Генерал ответил, брезгливо поморщившись:
- Никаких. Пять минут на то, чтобы сложить оружие. Разоруженные могут идти куда угодно за пределы города.
Полковник Фредамбер передал приказ адъютанту:
- Пять минут. Затем - уничтожать каждого имеющего оружие в руках. Пленных не брать.
Консул Энно с галантной улыбкой обратился к генералу Гришину-Алмазову:
- Генерал! Нога командующего десантом ступила на берег Одессы. Вы можете приступить к выполнению ваших обязанностей.
Генерал Гришин-Алмазов взял под козырек, а консул Энно сказал генералу д’Ансельму:
- Генерал! Генерал Гришин-Алмазов принимает на себя генерал-губернаторство над городом и областью.
- Отлично, отлично! - устало кивнул генерал д’Ансельм. - Надеюсь, генерал, что… и так далее…
Генерал Гришин-Алмазов еще раз взял под козырек, а генерал д’Ансельм медленно пошел вдоль ряда выстроившихся у пирса командиров судов.
Церемониал был закончен.
7
Приказ о безоговорочной капитуляции был передан командованию Осадного корпуса по телефону. Назначены были и пункты для сдачи оружия: Крытый рынок, подъезд Государственного банка и площадь перед вокзалом.
К вокзалу - на север - плелось уже немало петлюровских старшин и казаков. На севере проходила демаркационная линия, определенная для войск директории. Гайдамаки и сечевики отошли за нее еще с утра.
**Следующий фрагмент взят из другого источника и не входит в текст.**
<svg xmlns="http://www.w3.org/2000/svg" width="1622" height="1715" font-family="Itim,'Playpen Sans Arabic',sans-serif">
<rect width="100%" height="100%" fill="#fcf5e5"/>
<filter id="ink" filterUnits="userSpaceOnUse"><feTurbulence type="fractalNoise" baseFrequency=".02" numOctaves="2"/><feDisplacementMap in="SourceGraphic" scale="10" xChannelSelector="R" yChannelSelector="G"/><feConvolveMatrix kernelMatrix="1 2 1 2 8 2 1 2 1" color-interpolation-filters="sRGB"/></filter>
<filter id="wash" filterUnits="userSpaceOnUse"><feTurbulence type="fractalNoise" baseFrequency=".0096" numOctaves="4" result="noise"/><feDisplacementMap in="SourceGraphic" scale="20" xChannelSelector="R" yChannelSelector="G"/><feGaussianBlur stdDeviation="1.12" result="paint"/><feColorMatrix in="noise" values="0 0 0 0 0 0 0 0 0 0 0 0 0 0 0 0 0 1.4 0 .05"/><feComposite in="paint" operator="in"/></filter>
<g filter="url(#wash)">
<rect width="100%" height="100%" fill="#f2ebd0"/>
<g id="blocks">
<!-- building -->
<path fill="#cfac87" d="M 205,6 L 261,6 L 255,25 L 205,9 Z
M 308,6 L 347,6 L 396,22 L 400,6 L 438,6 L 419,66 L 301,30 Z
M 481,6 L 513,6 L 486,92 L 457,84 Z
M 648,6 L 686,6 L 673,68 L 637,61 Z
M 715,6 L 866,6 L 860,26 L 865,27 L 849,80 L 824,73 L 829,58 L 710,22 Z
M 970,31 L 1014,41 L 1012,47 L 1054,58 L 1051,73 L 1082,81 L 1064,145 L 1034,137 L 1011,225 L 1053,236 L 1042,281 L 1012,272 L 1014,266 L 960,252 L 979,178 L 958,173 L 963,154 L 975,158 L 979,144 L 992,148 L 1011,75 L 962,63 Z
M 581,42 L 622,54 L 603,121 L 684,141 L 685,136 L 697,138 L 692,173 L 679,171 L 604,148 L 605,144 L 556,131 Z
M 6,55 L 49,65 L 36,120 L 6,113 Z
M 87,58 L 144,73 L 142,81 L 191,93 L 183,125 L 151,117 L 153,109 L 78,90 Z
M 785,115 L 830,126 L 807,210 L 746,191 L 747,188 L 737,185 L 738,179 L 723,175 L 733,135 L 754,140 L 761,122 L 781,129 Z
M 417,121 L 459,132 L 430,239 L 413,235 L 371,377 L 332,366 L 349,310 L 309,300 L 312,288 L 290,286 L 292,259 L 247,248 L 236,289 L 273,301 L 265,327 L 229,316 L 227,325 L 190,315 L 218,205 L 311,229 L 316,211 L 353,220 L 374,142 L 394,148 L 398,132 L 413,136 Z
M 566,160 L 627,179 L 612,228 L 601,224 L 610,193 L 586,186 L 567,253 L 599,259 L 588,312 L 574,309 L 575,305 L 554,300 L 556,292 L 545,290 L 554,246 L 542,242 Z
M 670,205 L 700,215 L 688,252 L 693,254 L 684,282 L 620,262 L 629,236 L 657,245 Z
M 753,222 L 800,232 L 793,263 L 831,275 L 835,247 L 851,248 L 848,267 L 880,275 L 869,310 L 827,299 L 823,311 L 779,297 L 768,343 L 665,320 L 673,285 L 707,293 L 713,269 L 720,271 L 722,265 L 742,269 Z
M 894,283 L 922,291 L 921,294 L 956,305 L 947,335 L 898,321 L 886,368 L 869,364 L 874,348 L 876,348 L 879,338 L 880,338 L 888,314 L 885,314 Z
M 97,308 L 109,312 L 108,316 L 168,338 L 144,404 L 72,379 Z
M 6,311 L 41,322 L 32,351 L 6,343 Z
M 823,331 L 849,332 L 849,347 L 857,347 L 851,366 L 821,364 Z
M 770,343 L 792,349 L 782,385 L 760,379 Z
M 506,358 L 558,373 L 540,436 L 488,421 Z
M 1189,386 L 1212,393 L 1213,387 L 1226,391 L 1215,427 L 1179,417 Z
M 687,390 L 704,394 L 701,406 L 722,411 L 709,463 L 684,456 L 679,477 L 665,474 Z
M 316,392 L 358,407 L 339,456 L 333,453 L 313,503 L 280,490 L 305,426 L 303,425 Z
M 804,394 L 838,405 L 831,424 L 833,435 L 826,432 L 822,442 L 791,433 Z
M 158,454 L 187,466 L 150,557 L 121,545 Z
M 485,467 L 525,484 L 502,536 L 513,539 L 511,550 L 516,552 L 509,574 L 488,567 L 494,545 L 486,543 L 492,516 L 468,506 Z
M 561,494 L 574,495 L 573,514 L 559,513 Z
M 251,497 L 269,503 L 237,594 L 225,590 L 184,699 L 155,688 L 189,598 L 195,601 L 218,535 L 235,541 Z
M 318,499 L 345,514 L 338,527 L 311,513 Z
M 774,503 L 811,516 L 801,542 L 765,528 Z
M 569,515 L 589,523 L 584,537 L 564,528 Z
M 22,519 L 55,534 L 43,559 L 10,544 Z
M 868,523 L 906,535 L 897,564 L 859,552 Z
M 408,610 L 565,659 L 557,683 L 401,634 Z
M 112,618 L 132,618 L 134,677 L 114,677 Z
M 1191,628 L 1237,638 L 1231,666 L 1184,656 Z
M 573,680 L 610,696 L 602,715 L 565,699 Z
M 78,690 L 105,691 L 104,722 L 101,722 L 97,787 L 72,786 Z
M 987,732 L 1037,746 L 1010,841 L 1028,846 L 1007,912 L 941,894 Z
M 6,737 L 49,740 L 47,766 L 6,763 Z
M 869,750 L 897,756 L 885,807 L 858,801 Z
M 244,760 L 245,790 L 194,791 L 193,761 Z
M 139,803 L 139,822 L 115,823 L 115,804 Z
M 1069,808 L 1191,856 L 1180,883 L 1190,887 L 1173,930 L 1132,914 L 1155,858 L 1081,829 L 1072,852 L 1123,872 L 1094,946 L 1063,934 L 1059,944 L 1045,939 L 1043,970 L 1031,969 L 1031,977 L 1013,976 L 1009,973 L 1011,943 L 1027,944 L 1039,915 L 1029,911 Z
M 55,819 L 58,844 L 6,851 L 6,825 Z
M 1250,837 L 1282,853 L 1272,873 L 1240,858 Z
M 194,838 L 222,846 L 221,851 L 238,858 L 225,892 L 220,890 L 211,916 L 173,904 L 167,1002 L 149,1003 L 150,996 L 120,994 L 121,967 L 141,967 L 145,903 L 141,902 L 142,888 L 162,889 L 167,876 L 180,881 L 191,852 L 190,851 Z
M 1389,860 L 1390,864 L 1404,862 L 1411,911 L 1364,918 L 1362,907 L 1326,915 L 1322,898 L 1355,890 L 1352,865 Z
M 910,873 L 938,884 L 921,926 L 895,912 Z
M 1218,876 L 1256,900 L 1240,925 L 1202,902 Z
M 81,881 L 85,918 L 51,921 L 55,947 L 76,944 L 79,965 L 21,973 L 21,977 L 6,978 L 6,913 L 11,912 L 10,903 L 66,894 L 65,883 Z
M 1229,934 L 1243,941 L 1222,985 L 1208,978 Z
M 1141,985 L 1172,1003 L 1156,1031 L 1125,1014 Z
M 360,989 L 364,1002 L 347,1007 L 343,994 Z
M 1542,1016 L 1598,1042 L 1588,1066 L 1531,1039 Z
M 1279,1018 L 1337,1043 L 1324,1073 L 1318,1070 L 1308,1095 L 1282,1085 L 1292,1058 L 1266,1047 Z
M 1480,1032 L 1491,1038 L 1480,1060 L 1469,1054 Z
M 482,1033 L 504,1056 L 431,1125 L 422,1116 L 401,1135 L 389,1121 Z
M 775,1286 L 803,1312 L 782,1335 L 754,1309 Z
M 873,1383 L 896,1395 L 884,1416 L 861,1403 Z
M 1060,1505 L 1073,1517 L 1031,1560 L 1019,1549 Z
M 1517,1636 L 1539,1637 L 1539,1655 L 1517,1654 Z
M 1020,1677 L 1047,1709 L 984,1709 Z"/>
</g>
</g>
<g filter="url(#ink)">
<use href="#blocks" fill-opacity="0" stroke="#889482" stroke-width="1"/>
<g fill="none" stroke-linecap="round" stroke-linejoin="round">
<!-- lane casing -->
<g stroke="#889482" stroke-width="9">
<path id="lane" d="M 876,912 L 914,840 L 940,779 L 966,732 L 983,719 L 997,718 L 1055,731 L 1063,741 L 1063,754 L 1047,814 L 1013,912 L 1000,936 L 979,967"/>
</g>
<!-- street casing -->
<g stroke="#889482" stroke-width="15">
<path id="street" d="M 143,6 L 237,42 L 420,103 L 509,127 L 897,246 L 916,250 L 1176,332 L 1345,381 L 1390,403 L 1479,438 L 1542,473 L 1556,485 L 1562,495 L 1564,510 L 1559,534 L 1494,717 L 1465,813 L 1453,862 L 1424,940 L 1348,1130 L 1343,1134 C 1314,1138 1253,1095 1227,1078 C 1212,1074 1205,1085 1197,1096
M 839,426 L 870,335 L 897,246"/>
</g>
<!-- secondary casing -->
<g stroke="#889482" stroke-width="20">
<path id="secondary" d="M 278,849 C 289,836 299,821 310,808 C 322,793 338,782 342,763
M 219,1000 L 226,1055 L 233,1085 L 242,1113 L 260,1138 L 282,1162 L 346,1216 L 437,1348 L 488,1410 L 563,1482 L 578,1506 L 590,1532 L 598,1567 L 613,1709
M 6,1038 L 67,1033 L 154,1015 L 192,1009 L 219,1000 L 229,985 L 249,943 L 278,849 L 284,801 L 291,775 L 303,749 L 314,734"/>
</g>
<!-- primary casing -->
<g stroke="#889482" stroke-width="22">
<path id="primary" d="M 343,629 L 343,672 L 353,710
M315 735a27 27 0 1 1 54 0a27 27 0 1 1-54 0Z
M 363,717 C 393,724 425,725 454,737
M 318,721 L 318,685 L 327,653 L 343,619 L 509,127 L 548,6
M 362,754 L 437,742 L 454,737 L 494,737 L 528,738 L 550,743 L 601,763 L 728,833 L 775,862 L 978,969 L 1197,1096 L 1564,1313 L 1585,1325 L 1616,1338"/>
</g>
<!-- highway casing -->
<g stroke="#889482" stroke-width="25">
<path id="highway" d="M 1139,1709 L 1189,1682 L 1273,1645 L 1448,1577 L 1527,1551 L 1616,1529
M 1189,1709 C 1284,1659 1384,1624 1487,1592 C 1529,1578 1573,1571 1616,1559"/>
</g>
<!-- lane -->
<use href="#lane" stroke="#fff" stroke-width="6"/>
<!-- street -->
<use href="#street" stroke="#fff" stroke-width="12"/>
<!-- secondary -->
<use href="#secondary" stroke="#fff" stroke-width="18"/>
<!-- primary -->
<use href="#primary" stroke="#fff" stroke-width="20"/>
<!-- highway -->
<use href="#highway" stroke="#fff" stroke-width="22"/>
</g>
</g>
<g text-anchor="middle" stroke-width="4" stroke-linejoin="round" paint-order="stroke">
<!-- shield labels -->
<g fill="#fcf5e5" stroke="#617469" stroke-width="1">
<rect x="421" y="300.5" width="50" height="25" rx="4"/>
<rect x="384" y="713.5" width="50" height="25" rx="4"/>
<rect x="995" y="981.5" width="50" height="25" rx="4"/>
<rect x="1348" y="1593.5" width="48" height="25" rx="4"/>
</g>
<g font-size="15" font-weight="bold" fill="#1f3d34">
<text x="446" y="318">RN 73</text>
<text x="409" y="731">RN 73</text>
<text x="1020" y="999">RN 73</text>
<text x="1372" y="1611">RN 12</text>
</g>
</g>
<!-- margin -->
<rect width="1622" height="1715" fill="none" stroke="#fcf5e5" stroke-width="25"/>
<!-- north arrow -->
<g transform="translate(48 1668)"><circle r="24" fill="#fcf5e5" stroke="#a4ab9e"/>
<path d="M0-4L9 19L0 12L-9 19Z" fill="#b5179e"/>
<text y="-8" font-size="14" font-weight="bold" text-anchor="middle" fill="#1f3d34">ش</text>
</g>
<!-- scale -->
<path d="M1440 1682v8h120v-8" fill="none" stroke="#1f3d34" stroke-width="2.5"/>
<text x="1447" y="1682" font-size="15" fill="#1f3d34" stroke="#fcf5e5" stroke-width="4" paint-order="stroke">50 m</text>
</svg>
Организованная сдача оружия повстанцами началась, впрочем, только на ближайшем пункте - в Крытом рынке. Подразделения казаков, занимавшие позиции поблизости, подходили к рынку и бросали винтовки в кучу на асфальт, как негодный ржавый лом. Французы даже не успели выставить охрану для приема оружия. С них пока было достаточно того, что повстанцы безоружные, с пустыми руками, уходили прочь от города, за двадцать километров.
Но многие казаки, прекратив ненужную стрельбу, винтовок, однако, не бросали и двигались по направлению к вокзалу, к товарной станции, к железнодорожным мастерским, таща оружие с собой.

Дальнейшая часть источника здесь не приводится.